Certains syndicats, qui exigent depuis le début de cette farce sinistre que les pouvoirs publics retirent leur projet, comme si, du point de vue politique, il était possible que l'exécutif renonce sans y laisser sa crédibilité, rejettent du revers de la main les concessions déjà consenties par le gouvernement. Pourtant, elles vident la réforme de ses ambitions, en réintroduisant dans le système des inégalités factuelles, avec le maintien de quelques régimes naguère appelés régimes spéciaux et qualifiés aujourd'hui de « spécifiques ». On ne s'attardera pas sur l'évolution de la sémantique, chargée d'excuser les pires reculs. Le salarié lambda, qui perd trois heures de plus chaque jour dans les transports, souhaite seulement voir la lumière au bout du tunnel.

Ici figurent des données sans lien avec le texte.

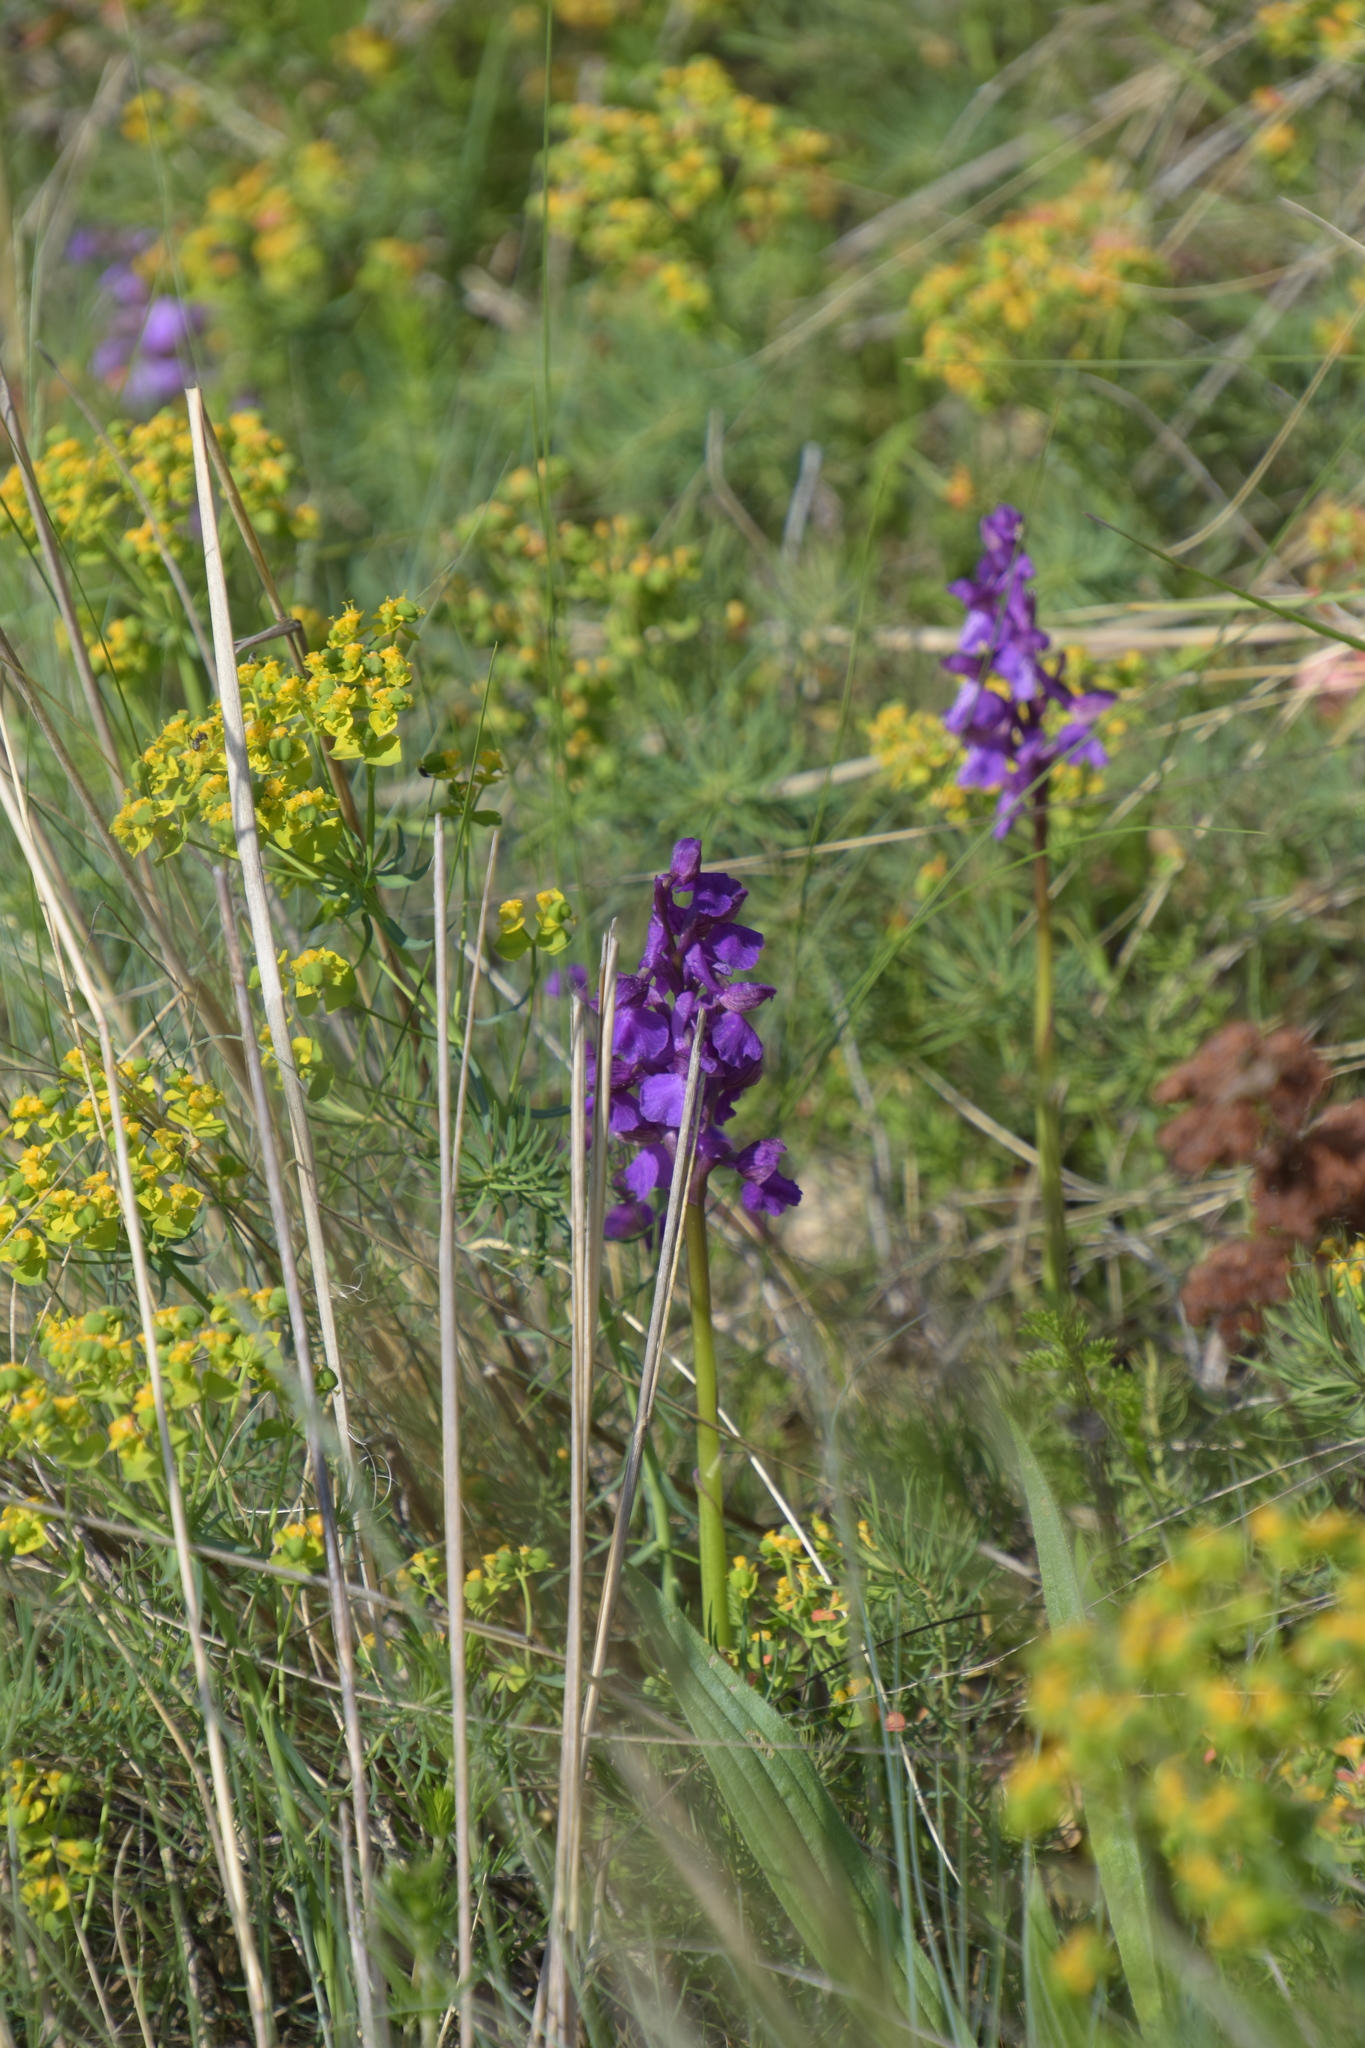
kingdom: Plantae
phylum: Tracheophyta
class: Liliopsida
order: Asparagales
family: Orchidaceae
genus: Anacamptis
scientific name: Anacamptis morio
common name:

S'il tarde à désigner les vrais coupables, c'est parce qu'il déprime, qu'il est las, et que la diffamation de la retraite par les organisations syndicales et par les partis d'opposition, tous unis pour la récuser, mais désunis pour en proposer une autre, a fini par lui laver le cerveau.
La crise longue et pénible que nous vivons réunit les opposants et les partisans de la réforme dans le même langage autrefois utilisé par les révolutionnaires de tous les pays : faire des sacrifices maintenant pour mieux vivre plus tard. Ce que l'on a appris de cette expérience, c'est que la certitude de la galère (et même du calvaire) immédiate ne débouche pas nécessairement sur plus de liberté et de bonheur. La description d'une réforme plus égalitaire, plus juste, et plus durable ressemble à une promesse d'avenir lumineux ; l'appel au maintien d'un système que l'on n'a cessé de critiquer pour en faire ensuite une apologie propre aux sycophantes montre assez bien où nous conduit le débat politique : aux pires effets de la démagogie. La réforme des retraites n'est pas dictée par la volonté de quelques experts enfermés dans des bureaux où pullulent les dossiers techniques. Elle est imposée par le mouvement démographique, l'espérance de vie, la faiblesse de la croissance.
Tuer politiquement le président
On politiise une affaire qui, en réalité, constitue un défi à l'intelligence, exactement comme la dégradation de l'environnement et le réchauffement de la planète. Ou bien nous sommes incapables de dominer la crise et nous nous réfugions dans ce que nous aimons parce que nous y sommes habitués ; ou bien nous prenons le taureau par les cornes et nous affrontons le problème avec assez de courage pour admettre que ce qui marchait fort bien en 1945 ne fonctionne plus en 2020. Ou bien nous descendons la pente vers un régime en faillite, ou bien nous freinons la chute. Que viennent faire, dans cette histoire, les affrontements idéologiques ? Et, s'il n'y a pas assez de justice dans le projet, qui se demande s'il y en a actuellement et s'il est juste que les contribuables soient contraints de payer de leur poche les retraites des conducteurs de métro ? De même que pendant la grande crise des gilets jaunes, mouvement d'une sincérité exemplaire, mais nihiliste, on a tout fait pour dénaturer les institutions d'une grande républ;ique, de même on est prêt maintenant à gagner la bataille en tuant politiquement le président.
Ce n'est pas lui qu'il faut défendre, c'est la retraite pour tous. Ce n'est pas sa survie politique qui doit nous importer, c'est le sort de nos concitoyens. La débâcle du pays n'est pas seulement dans le désordre qu'animent les grévistes et les protestataires, elle réside dans la perte de rationnel qu'indiquent les résultats électoraux et les sondages d'opinion. Il n'y a absolument rien de logique dans les prises position des gilets jaunes qui se sont eux-mêmes condamnés à disparaître tant ils ont eu peur du rétablissement de l'ordre. Il n'y a aucune logique dans la position de la droite qui combat farouchement la réforme qu'elle appelle de ses vœux, mais n'a pas su la faire et va même, non sans un peu de cette ignominie qui finit par gagner les vieux partis politiques, dire qu'elle en ferait une autre, encore plus radicale, mais avec quellles conséquences ? Il n'y a rien de logique dans les critiques du RN dont le calcul mental semble très limité, ni rien de sincère chez la CGT qui met un pays à genoux pour gagner quelques milliers de voix dans les élections syndicales.